Platt Builders Wins Two National Remodeling Awards
As it celebrates 20 years in business, Platt Builders has been awarded two national awards for superior craftsmanship. The 2013 Chrysalis Awards for Remodeling Excellence recognize the nation's best work in 16 categories of residential and commercial remodeling. Platt took home both regional and national honors for "Residential Interior Under $100K" and for "Detached Outbuilding."
"Winning awards in multiple categories is difficult to do," Awards Director Ken Kanline said. "Not only does this speak to Platt Builders' versatility, but to their commitment to quality on every project." Kanline added: "With these awards, Platt Builders has now won five national Chrysalis Awards in the past seven years, demonstrating their ongoing commitment to professionalism and excellence." (Earlier awards were for a kitchen, a bathroom, and an addition.)
The company's latest award-winners are both local―one a remodel of a failing carriage house, and the other a redesigned master suite featuring a bedroom, bathroom, and sitting room. Entries were judged on design, creative use of space and materials, and the degree to which the project enhanced the original structure.
The carriage house owner wanted a properly designed space to house his collection of antique Corvettes. The existing building had been damaged by rain and rot, so it was stripped to the studs, allowing for a roof extension, new insulation, siding, windows, and a new concrete slab with radiant heat. The inviting interior features hand-sanded vertical grain tongue-and-groove cedar accented with mahogany baseboards.
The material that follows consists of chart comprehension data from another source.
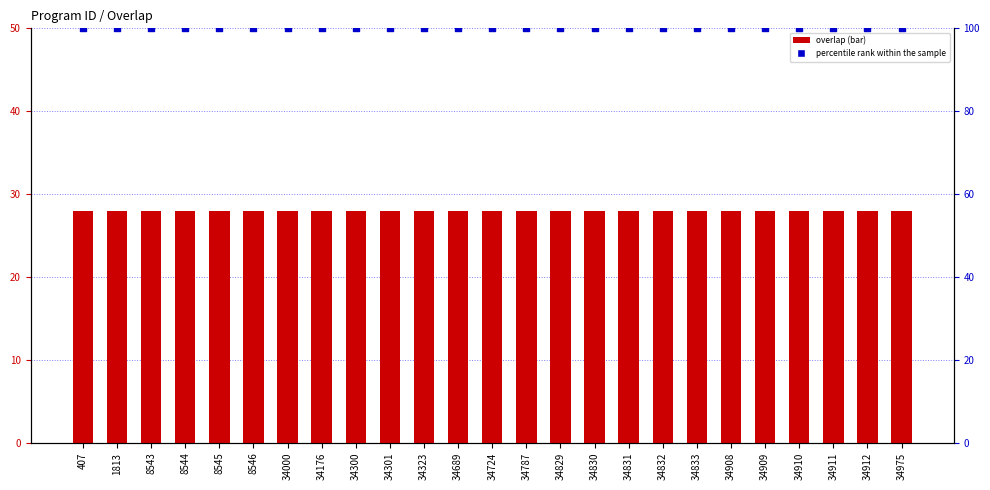

Which series contains the highest Y value?

percentile rank within the sample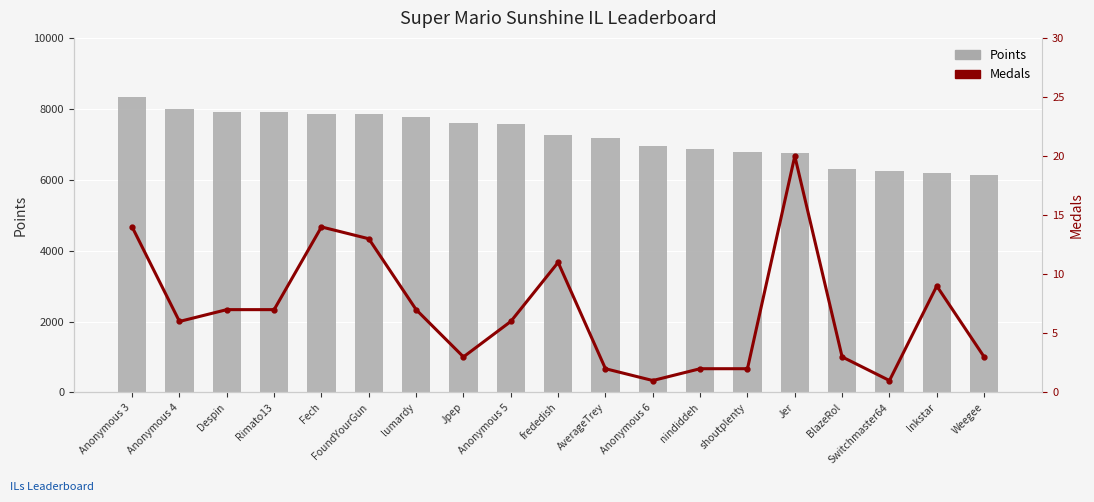

Does the chart contain any negative values?

No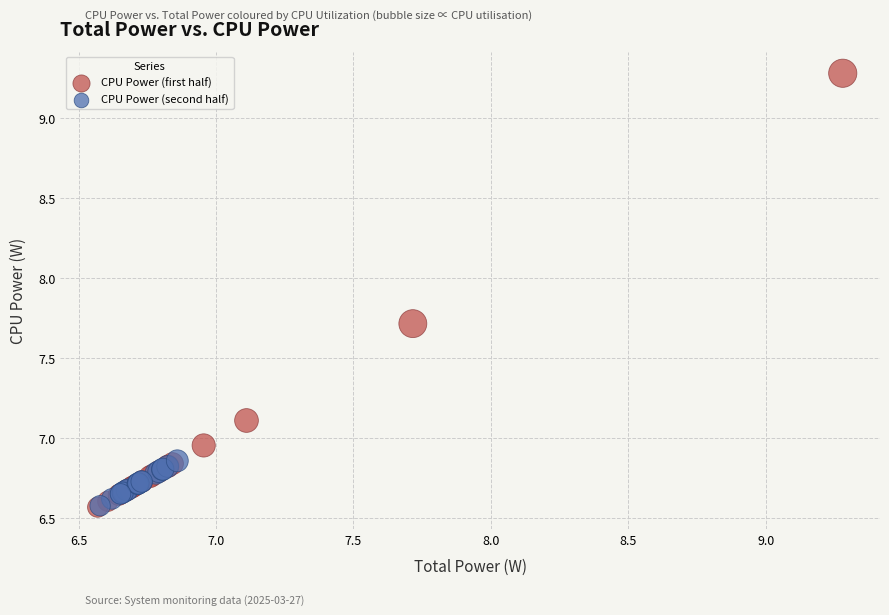

Which series has the widest spread of Y values?

CPU Power (first half)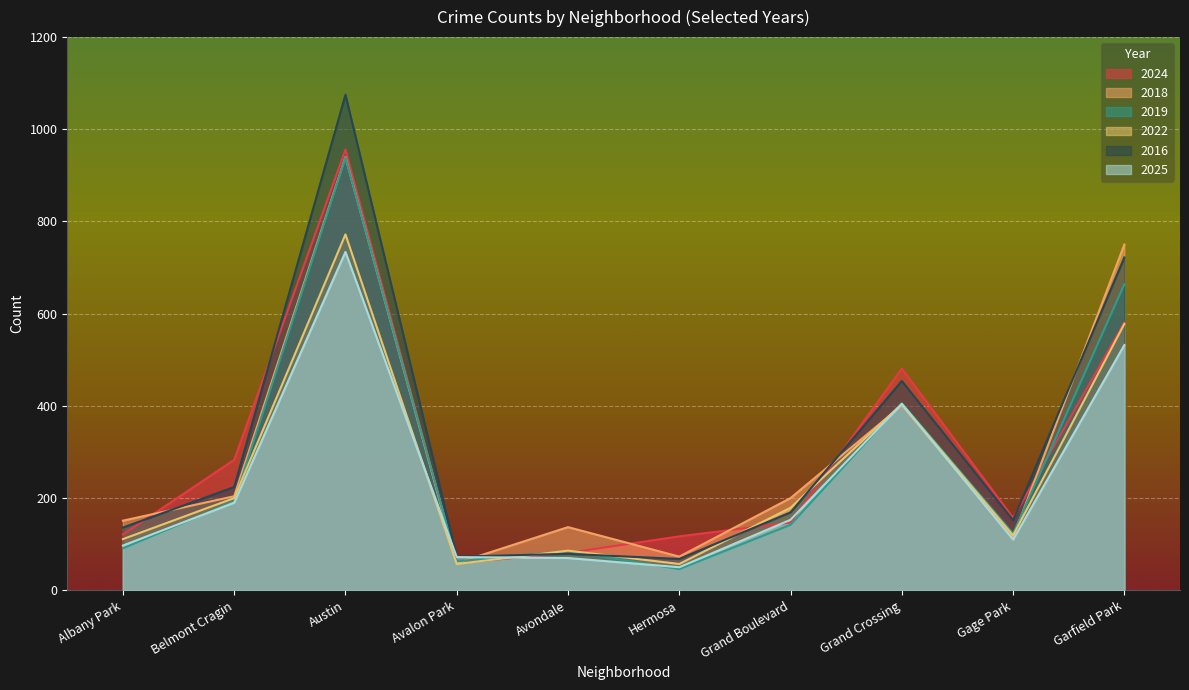

At which label does 2019 reach its minimum?

Hermosa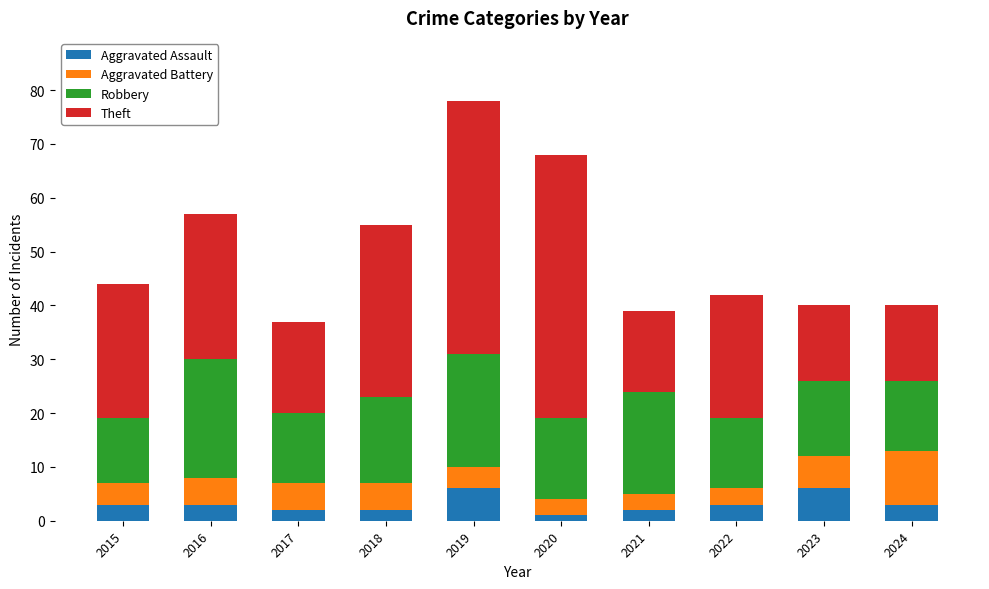

At which category is the sum across all series the highest?

2019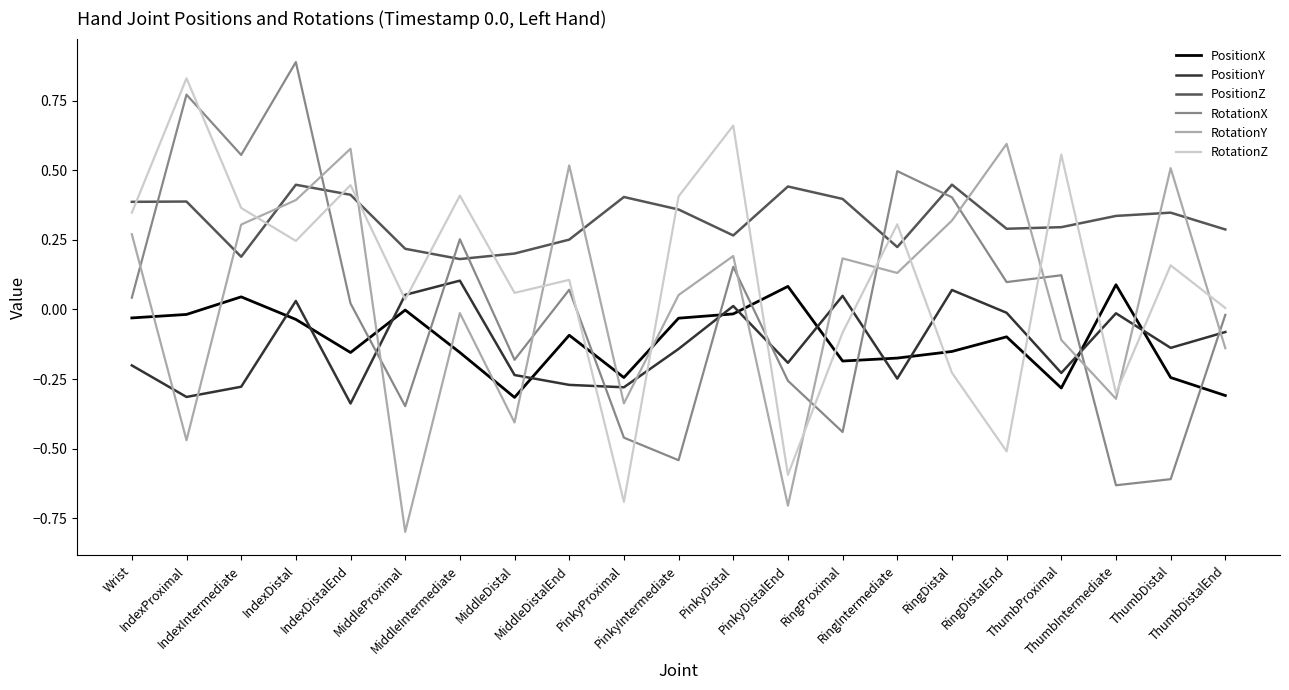

What is the minimum value shown in the chart?

-0.8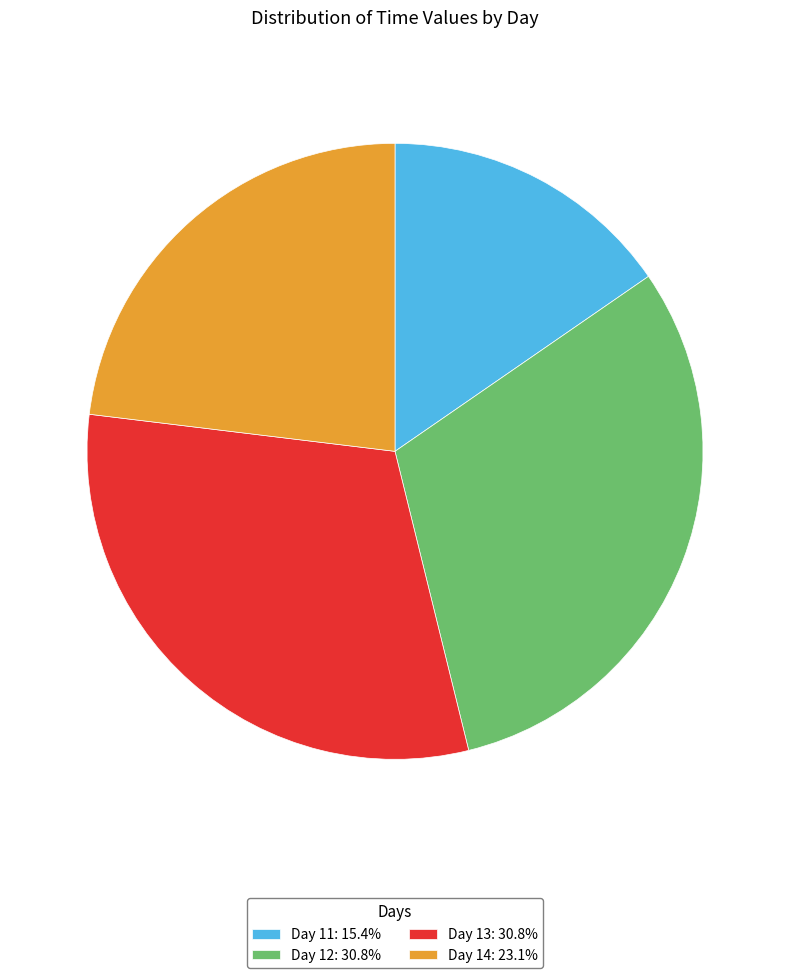

Does Day 11: 15.4% represent more than half of the total?

No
For the other project, the Platt team transformed a drab master suite into three bright, welcoming rooms of stylish comfort. Gone are unsightly sliders, small closets, outdated bathroom fixtures, old wooden paneling and an overpowering stone fireplace. In their place are stately new windows, a large master closet, pastel-painted walls, an elegant fireplace with a wooden mantle, custom, closed bookcases, and a feeling of spaciousness created by a new vaulted ceiling in the den.